- _Selected excerpt_

-- -- --

According to former Harvest worship leader, Matt Stowell (son of former Moody President Joe Stowell), the culture at Harvest was one in which “only one voice really matters”—MacDonald’s. Stowell added that “fear more than love, or humility, or any fruits of the spirit—was a daily, palpable reality.”
Yet Stowell said it was hard to leave Harvest because of the perks and a six-figure salary (in 2008) that Stowell received. (According to Indeed.com, the average national salary for a worship leader is $25,530. And according to Paysa, top earners at the megachurch Hillsong make only $84,000.) However, Stowell said he eventually left Harvest because “the mental cost of reconciling all that was happening was bankrupting my soul.”
Others, like former worship leader Mike Bryant, told me that Harvest trains people to value “loyalty above righteousness.” Both Rob Green, a former counseling pastor, and even former top elder, Randy Williams, described Harvest’s culture as cult-like. Bryant, Green, and many others I interviewed over the course of my months-long investigation of Harvest, said it took years for them to deprogram from Harvest’s system.
Yet, Vertical Worship advertises that its cohort “coaches”—many of whom are longtime Harvest employees—will train worship leaders in “shepherding and caring for your team and volunteers,” and “maintaining a worship culture.” And even Paul Baloche, a coach who never served on staff at Harvest, showed surprising loyalty to MacDonald when reports of wrongdoing first broke.
After my WORLD Magazine article outlining allegations against MacDonald published, Baloche tweeted: “Saddened by your pettiness and self-righteous pursuit to tear down good, but imperfect ministries. Happy with yourself? You will be judged as you have judged others.” Baloche also tweeted that he had known the MacDonalds for over 30 years and had “experienced their most generous, loving ministry first hand.”

-- -- --

- _Dataset records_

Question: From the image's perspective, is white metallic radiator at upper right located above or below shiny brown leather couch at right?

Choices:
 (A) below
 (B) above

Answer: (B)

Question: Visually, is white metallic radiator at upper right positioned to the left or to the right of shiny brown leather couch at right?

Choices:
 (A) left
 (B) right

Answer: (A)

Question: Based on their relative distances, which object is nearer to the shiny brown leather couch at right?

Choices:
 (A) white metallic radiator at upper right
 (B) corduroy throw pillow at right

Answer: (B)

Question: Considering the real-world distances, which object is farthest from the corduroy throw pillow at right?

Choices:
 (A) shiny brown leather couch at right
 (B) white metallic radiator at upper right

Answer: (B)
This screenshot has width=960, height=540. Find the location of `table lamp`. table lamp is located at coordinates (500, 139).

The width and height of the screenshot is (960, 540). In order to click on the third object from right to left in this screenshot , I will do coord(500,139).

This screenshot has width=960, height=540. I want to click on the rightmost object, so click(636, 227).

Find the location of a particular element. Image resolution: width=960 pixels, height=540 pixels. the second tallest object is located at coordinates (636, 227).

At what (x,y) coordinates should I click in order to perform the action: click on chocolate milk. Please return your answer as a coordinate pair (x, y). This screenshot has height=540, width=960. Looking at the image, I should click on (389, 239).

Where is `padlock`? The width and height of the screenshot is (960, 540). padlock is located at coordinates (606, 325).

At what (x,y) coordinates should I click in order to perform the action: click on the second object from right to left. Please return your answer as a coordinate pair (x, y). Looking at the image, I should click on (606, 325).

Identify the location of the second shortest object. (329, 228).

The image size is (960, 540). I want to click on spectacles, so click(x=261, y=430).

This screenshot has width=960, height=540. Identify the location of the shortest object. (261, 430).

-- -- --

- _Goals_
A. In the Harvest article, what does Mike Bryant say Harvest trains people to value?
B. Please quote the passage of the Harvest article that opens with the words containing "Yet Stowell said" and closes with "from Harvest’s system.".
C. Extend the Harvest article, picking up after its final sentence.

- _Results_
A. Loyalty above righteousness.

B.
Yet Stowell said it was hard to leave Harvest because of the perks and a six-figure salary (in 2008) that Stowell received. (According to Indeed.com, the average national salary for a worship leader is $25,530. And according to Paysa, top earners at the megachurch Hillsong make only $84,000.) However, Stowell said he eventually left Harvest because “the mental cost of reconciling all that was happening was bankrupting my soul.”
Others, like former worship leader Mike Bryant, told me that Harvest trains people to value “loyalty above righteousness.” Both Rob Green, a former counseling pastor, and even former top elder, Randy Williams, described Harvest’s culture as cult-like. Bryant, Green, and many others I interviewed over the course of my months-long investigation of Harvest, said it took years for them to deprogram from Harvest’s system.

C.
When Baloch received backlash for his tweets from people alleging that MacDonald and/or his associates had abused them and the church, Baloche appeared to soften his stance. Still, questions remain about Vertical Worship leaders, especially those who worked closely with MacDonald and were at the center of controversy.
Andi Rozier has led worship at Harvest for nearly 20 years and is a key Vertical Worship leader and musician. Rozier also was at the center of controversy in February when former Harvest worship leader Anne Green named Rozier as a witness to a sexual assault by MacDonald in 2005. The assault allegedly took place on a small, private plane, and Green said it ended with her yelling at MacDonald, and MacDonald joking about Green taking down his ministry.
Green said the plane was “very quiet,” so she’s quite sure Rozier and the others on the plane heard her interaction with MacDonald. She also said Rozier approached her the next day as the two were about to lead worship and asked if she was okay.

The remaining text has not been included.